Item a fazer 1: Diga se cada afirmação abaixo concorda com a reportagem sobre o afastamento de Sergio Machado, respondendo sim ou não e citando, sem alterações, as palavras da reportagem que decidem a questão. (a) Machado pediu afastamento do cargo por 31 dias. (b) A licença de Machado foi aprovada por unanimidade. (c) A PwC comunicou o problema à diretoria da Petrobras por carta em 16 de outubro.
◆ ◆ ◆
BRASÍLIA E RIO — As delações de Paulo Roberto Costa, ex-diretor da Petrobras, no âmbito da Operação Lava-Jato, causaram a primeira queda na estatal. Sergio Machado, há 11 anos à frente da Transpetro, subsidiária da Petrobras, pediu afastamento do cargo ontem pelo prazo de 31 dias. Em nota divulgada no fim da tarde, Machado se disse vítima de calúnias, mas afirmou que tomou a decisão para que a Transpetro seja investigada livremente. O Conselho de Administração da Transpetro designou, para substituir Machado, o diretor de Gás Natural, Claudio Ribeiro Teixeira Campos, formado em Engenharia Mecânica e na Petrobras desde 1985.

O afastamento temporário de Machado foi sacramentado na última sexta-feira, em reunião do Conselho de Administração da Petrobras. De acordo com uma fonte ligada à estatal, a PricewaterhouseCoopers (PwC), que audita o resultado financeiro da empresa, recusou-se a validar o balanço do terceiro trimestre, alegando que Machado não poderia assinar o documento, já que seu nome foi citado por Paulo Roberto Costa ao Ministério Público em delação premiada na Operação Lava-Jato, da Polícia Federal.

Na reunião de sexta-feira, a demissão de Machado chegou a ser sugerida, mas um dos conselheiros colocou na mesa a ideia da licença. Por cinco votos a quatro, foi aprovada a licença de 31 dias, consumada ontem.

OBRIGAÇÕES DA LEI AMERICANA

Segundo a fonte ligada à estatal, os auditores não quiseram validar o balanço como forma de se proteger da legislação americana, que proíbe casos de corrupção envolvendo empresas com ações listadas na Bolsa de Nova York. Pela lei americana, pessoas denunciadas por corrupção não podem assinar balanços, e, como todas as subsidiárias compõem os resultados da Petrobras, a maior empresa brasileira ficaria impedida de publicá-lo. Isso foi comunicado por carta da PwC à diretoria da Petrobras no dia 16 de outubro, mas nada foi feito. Na última sexta-feira, a reunião do Conselho de Administração da companhia concluiu que Machado tinha de sair, sob risco de não haver publicação do balanço da Petrobras, previsto para o dia 14.

— A lei americana é expressa. É draconiana. Sergio Machado não poderia assinar o balanço da Transpetro por ter seu nome ligado a um possível caso de corrupção. Por isso, os membros do Conselho de Administração decidiram interromper a reunião para dar a Machado a possibilidade de ele pedir um afastamento temporário, até que os inquéritos (de investigação) sejam concluídos — afirmou essa fonte.

Foi a pedido da PwC que a Petrobras contratou duas empresas independentes — a brasileira Trench, Rossi e Watanabe Advogados e a americana Gibson, Dunn & Crutcher LLP — para investigar as denúncias feitas por Costa.
◆ ◆ ◆
Item a fazer 2: Por favor, reproduza da listagem apenas as linhas entre a que contém "verification-id ; Verification Code Token" e a que contém "verification-id = 1*(DIGIT", inclusive, substituindo "Identifier" por "ID" e deixando todo o resto inalterado.

Dados fornecidos:
◆ ◆ ◆
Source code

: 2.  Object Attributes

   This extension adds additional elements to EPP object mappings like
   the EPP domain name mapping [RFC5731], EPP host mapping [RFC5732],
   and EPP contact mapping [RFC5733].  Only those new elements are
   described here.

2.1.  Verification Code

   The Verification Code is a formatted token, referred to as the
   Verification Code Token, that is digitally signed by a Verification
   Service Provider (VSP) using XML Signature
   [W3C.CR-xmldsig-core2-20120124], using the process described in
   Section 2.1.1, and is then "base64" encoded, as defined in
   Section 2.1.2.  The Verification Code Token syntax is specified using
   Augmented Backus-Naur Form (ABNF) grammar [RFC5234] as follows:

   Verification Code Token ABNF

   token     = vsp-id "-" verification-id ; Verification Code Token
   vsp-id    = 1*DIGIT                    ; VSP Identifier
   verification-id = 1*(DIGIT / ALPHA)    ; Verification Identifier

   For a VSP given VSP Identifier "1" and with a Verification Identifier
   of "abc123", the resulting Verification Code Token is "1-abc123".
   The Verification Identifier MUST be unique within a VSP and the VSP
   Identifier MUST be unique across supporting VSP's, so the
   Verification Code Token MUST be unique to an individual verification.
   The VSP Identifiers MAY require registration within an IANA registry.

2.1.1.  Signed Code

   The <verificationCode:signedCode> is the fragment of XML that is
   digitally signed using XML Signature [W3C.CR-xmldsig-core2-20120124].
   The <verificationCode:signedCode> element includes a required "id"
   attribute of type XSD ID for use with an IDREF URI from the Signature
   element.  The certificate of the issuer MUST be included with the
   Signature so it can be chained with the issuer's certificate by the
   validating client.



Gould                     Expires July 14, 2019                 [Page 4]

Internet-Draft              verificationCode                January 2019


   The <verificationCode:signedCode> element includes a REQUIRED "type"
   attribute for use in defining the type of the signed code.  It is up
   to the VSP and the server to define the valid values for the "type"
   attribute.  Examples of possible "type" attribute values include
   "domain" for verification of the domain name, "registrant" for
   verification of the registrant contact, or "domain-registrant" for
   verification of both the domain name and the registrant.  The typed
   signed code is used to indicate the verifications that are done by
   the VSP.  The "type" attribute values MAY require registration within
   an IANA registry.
◆ ◆ ◆
Espaço para resposta 1:
(a) Sim: "pediu afastamento do cargo ontem pelo prazo de 31 dias".
(b) Não: "Por cinco votos a quatro, foi aprovada a licença de 31 dias".
(c) Sim: "Isso foi comunicado por carta da PwC à diretoria da Petrobras no dia 16 de outubro".

Espaço para resposta 2:
   token     = vsp-id "-" verification-id ; Verification Code Token
   vsp-id    = 1*DIGIT                    ; VSP ID
   verification-id = 1*(DIGIT / ALPHA)    ; Verification ID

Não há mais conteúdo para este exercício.